しかしその一方で、「当たり前を疑う/問い直す」と言っても、具体的にどうすればいいのか戸惑いもした。
そんな愛に対して侑は、「社会学者が何に対して関心や疑問を抱いていたのか、そもそもどんなことを考えていたのか、にも目を向けてみるといい」とアドバイスし、
「彼らはすぐれて立派な学者であることに違いはないけれど、彼ら自身はきっと、人々をあっと言わせるような特別な理論を打ち出してやろうとか、そういうことを目指していたわけではないんじゃないかな。彼らはただ…人と人との間で生きていく中で出合った切実な『問い』に、ひたむきに、根気よく向き合い続けただけだと思うんだ。

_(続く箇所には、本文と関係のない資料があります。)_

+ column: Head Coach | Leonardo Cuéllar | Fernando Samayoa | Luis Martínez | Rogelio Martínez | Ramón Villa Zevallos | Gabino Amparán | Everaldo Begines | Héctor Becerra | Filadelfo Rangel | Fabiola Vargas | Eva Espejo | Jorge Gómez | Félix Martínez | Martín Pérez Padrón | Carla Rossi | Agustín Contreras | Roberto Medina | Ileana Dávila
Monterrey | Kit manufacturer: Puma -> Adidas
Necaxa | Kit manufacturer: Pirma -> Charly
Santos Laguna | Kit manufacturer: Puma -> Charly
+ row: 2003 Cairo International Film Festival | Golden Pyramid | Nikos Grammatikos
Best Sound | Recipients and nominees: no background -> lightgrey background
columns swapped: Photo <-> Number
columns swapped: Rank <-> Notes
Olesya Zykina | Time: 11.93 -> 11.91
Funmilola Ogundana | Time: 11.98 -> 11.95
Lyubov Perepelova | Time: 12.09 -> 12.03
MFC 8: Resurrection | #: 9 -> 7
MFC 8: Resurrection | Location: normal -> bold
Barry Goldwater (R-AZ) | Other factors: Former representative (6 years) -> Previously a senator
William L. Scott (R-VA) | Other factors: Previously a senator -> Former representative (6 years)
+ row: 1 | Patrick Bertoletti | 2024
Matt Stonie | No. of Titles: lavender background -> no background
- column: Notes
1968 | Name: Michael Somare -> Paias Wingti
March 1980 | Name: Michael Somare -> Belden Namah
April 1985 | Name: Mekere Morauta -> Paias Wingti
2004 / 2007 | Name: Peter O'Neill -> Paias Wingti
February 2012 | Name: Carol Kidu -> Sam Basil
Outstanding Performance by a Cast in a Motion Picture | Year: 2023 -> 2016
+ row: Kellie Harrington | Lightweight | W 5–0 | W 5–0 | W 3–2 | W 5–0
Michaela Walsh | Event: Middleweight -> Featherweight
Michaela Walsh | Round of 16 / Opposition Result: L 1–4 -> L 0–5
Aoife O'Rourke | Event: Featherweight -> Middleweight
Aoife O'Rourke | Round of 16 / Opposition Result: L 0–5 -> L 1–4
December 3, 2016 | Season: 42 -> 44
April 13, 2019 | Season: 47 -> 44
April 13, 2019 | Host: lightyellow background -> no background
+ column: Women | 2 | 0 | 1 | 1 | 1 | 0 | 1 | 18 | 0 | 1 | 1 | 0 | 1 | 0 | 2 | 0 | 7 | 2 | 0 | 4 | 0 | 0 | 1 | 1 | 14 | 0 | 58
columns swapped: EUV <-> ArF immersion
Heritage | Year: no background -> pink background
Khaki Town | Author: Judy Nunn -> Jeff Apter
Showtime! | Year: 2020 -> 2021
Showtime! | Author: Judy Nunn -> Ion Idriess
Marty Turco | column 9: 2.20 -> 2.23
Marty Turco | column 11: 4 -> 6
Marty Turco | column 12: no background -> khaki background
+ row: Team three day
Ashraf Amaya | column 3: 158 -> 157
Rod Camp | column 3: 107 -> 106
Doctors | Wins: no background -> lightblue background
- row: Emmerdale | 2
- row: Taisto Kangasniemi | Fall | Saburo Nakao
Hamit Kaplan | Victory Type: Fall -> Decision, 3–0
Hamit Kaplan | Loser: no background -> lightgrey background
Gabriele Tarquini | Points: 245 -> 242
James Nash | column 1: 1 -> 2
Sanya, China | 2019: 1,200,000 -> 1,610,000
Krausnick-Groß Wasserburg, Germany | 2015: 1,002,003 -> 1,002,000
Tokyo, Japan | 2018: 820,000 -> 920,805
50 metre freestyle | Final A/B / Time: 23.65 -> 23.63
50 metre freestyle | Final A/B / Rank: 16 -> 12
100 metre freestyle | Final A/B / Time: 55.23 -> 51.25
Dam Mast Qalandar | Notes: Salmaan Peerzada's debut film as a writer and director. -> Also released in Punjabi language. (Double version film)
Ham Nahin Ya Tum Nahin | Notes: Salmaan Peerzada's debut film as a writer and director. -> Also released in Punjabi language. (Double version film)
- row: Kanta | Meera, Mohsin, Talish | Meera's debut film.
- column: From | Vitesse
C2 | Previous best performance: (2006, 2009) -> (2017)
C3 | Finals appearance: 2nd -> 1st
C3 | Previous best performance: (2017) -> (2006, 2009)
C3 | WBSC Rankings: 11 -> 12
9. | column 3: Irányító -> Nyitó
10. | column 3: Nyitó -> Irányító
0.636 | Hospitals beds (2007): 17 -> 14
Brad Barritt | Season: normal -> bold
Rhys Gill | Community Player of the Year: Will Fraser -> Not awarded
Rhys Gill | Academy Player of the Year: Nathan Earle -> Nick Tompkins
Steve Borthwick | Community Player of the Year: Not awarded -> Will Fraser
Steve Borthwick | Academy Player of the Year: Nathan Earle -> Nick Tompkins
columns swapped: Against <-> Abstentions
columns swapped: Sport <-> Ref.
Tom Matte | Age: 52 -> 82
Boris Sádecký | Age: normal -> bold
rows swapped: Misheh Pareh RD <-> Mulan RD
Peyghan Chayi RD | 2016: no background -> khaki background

彼らが人生を賭してまで向き合った『問い』や、導き出された『解答』の背景に何があったかって、気にならない?時代は違えど、同じ人と人との集まりの中を――『社会』を生きる僕らにとっても、彼らの問いの背景は決して無関係ではないはずだよ」と目を輝かせたのだった。
――気がつけば、私も侑に負けず劣らず社会学の面白さに取り憑かれているってわけね。
きっと小学生の彼らにも、社会学の思考法は、今後大いに役に立ってくれるはずだ。
愛は両手をぱんと打ちつけ、「みんな、あともう少しついてきてね」と笑いかけ、ラストスパートに向かって語り始めた。